DATA ROWS>
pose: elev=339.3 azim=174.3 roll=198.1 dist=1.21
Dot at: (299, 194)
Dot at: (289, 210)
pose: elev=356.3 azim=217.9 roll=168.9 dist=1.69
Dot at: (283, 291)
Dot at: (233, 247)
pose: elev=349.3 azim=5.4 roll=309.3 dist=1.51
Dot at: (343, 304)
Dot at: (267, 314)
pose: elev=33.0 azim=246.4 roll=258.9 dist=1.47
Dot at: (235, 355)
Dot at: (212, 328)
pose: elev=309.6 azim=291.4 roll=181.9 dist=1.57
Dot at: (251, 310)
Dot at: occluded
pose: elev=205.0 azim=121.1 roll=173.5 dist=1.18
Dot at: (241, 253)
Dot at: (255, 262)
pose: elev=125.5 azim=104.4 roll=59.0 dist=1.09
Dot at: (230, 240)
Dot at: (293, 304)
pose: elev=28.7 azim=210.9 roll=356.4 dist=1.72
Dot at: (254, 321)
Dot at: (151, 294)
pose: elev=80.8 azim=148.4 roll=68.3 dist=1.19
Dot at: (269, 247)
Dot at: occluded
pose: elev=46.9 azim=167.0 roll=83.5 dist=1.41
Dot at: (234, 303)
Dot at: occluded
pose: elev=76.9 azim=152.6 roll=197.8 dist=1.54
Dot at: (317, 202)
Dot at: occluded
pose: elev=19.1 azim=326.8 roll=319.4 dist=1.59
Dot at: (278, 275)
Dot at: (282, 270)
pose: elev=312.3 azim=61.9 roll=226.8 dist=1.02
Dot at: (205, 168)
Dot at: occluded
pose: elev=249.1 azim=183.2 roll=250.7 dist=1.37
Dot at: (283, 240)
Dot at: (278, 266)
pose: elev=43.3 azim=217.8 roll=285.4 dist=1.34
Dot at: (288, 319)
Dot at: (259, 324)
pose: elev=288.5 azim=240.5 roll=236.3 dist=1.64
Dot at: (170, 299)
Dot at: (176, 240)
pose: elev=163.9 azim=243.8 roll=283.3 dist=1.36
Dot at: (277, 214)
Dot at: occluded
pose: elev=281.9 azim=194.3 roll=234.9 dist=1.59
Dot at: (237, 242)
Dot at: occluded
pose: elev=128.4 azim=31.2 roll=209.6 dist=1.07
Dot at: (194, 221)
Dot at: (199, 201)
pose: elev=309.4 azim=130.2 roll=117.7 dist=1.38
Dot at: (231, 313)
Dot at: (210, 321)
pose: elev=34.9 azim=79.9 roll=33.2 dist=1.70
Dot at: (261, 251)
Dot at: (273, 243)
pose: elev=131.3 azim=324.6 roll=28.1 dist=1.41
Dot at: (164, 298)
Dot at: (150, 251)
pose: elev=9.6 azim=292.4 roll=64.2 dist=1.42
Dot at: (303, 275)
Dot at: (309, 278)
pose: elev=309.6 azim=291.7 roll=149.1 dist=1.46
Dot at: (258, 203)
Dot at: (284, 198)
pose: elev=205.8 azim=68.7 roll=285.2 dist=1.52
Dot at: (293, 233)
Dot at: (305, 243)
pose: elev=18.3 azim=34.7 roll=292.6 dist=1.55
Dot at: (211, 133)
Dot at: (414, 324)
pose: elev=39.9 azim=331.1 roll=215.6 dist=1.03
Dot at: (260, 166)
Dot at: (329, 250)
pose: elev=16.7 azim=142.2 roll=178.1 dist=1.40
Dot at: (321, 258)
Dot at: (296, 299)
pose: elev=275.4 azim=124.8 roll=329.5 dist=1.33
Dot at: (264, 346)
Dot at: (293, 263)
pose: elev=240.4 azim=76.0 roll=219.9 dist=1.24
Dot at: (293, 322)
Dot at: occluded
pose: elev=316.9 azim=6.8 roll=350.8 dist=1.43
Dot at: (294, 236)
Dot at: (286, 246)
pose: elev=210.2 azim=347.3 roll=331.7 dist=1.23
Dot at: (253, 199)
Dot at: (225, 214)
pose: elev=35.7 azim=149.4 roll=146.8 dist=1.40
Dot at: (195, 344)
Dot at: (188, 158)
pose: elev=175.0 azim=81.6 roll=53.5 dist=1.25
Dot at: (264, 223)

WHAT IS EXPECTED> Edit every one of the items above by replacing "dist" with "distance" wherever it occurs, and reproduce all the lines otherwise unchanged.

WORKED ANSWER>
pose: elev=339.3 azim=174.3 roll=198.1 distance=1.21
Dot at: (299, 194)
Dot at: (289, 210)
pose: elev=356.3 azim=217.9 roll=168.9 distance=1.69
Dot at: (283, 291)
Dot at: (233, 247)
pose: elev=349.3 azim=5.4 roll=309.3 distance=1.51
Dot at: (343, 304)
Dot at: (267, 314)
pose: elev=33.0 azim=246.4 roll=258.9 distance=1.47
Dot at: (235, 355)
Dot at: (212, 328)
pose: elev=309.6 azim=291.4 roll=181.9 distance=1.57
Dot at: (251, 310)
Dot at: occluded
pose: elev=205.0 azim=121.1 roll=173.5 distance=1.18
Dot at: (241, 253)
Dot at: (255, 262)
pose: elev=125.5 azim=104.4 roll=59.0 distance=1.09
Dot at: (230, 240)
Dot at: (293, 304)
pose: elev=28.7 azim=210.9 roll=356.4 distance=1.72
Dot at: (254, 321)
Dot at: (151, 294)
pose: elev=80.8 azim=148.4 roll=68.3 distance=1.19
Dot at: (269, 247)
Dot at: occluded
pose: elev=46.9 azim=167.0 roll=83.5 distance=1.41
Dot at: (234, 303)
Dot at: occluded
pose: elev=76.9 azim=152.6 roll=197.8 distance=1.54
Dot at: (317, 202)
Dot at: occluded
pose: elev=19.1 azim=326.8 roll=319.4 distance=1.59
Dot at: (278, 275)
Dot at: (282, 270)
pose: elev=312.3 azim=61.9 roll=226.8 distance=1.02
Dot at: (205, 168)
Dot at: occluded
pose: elev=249.1 azim=183.2 roll=250.7 distance=1.37
Dot at: (283, 240)
Dot at: (278, 266)
pose: elev=43.3 azim=217.8 roll=285.4 distance=1.34
Dot at: (288, 319)
Dot at: (259, 324)
pose: elev=288.5 azim=240.5 roll=236.3 distance=1.64
Dot at: (170, 299)
Dot at: (176, 240)
pose: elev=163.9 azim=243.8 roll=283.3 distance=1.36
Dot at: (277, 214)
Dot at: occluded
pose: elev=281.9 azim=194.3 roll=234.9 distance=1.59
Dot at: (237, 242)
Dot at: occluded
pose: elev=128.4 azim=31.2 roll=209.6 distance=1.07
Dot at: (194, 221)
Dot at: (199, 201)
pose: elev=309.4 azim=130.2 roll=117.7 distance=1.38
Dot at: (231, 313)
Dot at: (210, 321)
pose: elev=34.9 azim=79.9 roll=33.2 distance=1.70
Dot at: (261, 251)
Dot at: (273, 243)
pose: elev=131.3 azim=324.6 roll=28.1 distance=1.41
Dot at: (164, 298)
Dot at: (150, 251)
pose: elev=9.6 azim=292.4 roll=64.2 distance=1.42
Dot at: (303, 275)
Dot at: (309, 278)
pose: elev=309.6 azim=291.7 roll=149.1 distance=1.46
Dot at: (258, 203)
Dot at: (284, 198)
pose: elev=205.8 azim=68.7 roll=285.2 distance=1.52
Dot at: (293, 233)
Dot at: (305, 243)
pose: elev=18.3 azim=34.7 roll=292.6 distance=1.55
Dot at: (211, 133)
Dot at: (414, 324)
pose: elev=39.9 azim=331.1 roll=215.6 distance=1.03
Dot at: (260, 166)
Dot at: (329, 250)
pose: elev=16.7 azim=142.2 roll=178.1 distance=1.40
Dot at: (321, 258)
Dot at: (296, 299)
pose: elev=275.4 azim=124.8 roll=329.5 distance=1.33
Dot at: (264, 346)
Dot at: (293, 263)
pose: elev=240.4 azim=76.0 roll=219.9 distance=1.24
Dot at: (293, 322)
Dot at: occluded
pose: elev=316.9 azim=6.8 roll=350.8 distance=1.43
Dot at: (294, 236)
Dot at: (286, 246)
pose: elev=210.2 azim=347.3 roll=331.7 distance=1.23
Dot at: (253, 199)
Dot at: (225, 214)
pose: elev=35.7 azim=149.4 roll=146.8 distance=1.40
Dot at: (195, 344)
Dot at: (188, 158)
pose: elev=175.0 azim=81.6 roll=53.5 distance=1.25
Dot at: (264, 223)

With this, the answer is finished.